_DATA EXTRACTS:_
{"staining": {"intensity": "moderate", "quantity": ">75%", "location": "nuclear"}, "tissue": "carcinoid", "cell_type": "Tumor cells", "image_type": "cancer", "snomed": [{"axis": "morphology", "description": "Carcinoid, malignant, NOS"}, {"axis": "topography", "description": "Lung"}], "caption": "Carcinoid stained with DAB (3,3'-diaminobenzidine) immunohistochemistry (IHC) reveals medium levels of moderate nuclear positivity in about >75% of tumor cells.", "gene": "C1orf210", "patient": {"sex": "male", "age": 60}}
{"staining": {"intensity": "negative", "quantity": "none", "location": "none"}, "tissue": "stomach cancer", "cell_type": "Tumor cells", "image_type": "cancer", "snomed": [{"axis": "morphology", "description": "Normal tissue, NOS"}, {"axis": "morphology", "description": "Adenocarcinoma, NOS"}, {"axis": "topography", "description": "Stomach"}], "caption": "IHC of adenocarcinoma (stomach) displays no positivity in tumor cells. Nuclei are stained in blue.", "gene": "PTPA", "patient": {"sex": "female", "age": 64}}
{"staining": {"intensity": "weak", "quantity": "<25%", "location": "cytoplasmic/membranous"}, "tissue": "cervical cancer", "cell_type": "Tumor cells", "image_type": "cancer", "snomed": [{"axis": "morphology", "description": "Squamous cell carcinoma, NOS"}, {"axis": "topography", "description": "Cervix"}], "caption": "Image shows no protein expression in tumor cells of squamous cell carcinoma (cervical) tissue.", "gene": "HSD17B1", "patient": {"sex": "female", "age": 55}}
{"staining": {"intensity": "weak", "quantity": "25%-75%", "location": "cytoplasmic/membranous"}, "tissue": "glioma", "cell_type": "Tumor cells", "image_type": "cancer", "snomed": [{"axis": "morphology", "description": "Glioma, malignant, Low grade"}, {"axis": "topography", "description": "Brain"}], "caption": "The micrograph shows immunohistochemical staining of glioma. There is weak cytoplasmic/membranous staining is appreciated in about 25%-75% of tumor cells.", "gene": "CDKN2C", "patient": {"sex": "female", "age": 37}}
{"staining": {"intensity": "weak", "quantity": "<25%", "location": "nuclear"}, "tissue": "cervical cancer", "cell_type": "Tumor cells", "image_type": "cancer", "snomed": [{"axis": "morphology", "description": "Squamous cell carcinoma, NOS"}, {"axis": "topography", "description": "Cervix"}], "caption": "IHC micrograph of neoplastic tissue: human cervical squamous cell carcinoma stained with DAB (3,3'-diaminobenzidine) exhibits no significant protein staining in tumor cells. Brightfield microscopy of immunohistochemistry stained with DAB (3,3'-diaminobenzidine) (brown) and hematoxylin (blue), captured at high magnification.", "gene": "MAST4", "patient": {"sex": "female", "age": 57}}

_AIM OF THE EXERCISE:_
A word-for-word copy of the entries, from the first line through the line containing "shows no protein", is the whole answer.

_RESPONSE AREA:_
{"staining": {"intensity": "moderate", "quantity": ">75%", "location": "nuclear"}, "tissue": "carcinoid", "cell_type": "Tumor cells", "image_type": "cancer", "snomed": [{"axis": "morphology", "description": "Carcinoid, malignant, NOS"}, {"axis": "topography", "description": "Lung"}], "caption": "Carcinoid stained with DAB (3,3'-diaminobenzidine) immunohistochemistry (IHC) reveals medium levels of moderate nuclear positivity in about >75% of tumor cells.", "gene": "C1orf210", "patient": {"sex": "male", "age": 60}}
{"staining": {"intensity": "negative", "quantity": "none", "location": "none"}, "tissue": "stomach cancer", "cell_type": "Tumor cells", "image_type": "cancer", "snomed": [{"axis": "morphology", "description": "Normal tissue, NOS"}, {"axis": "morphology", "description": "Adenocarcinoma, NOS"}, {"axis": "topography", "description": "Stomach"}], "caption": "IHC of adenocarcinoma (stomach) displays no positivity in tumor cells. Nuclei are stained in blue.", "gene": "PTPA", "patient": {"sex": "female", "age": 64}}
{"staining": {"intensity": "weak", "quantity": "<25%", "location": "cytoplasmic/membranous"}, "tissue": "cervical cancer", "cell_type": "Tumor cells", "image_type": "cancer", "snomed": [{"axis": "morphology", "description": "Squamous cell carcinoma, NOS"}, {"axis": "topography", "description": "Cervix"}], "caption": "Image shows no protein expression in tumor cells of squamous cell carcinoma (cervical) tissue.", "gene": "HSD17B1", "patient": {"sex": "female", "age": 55}}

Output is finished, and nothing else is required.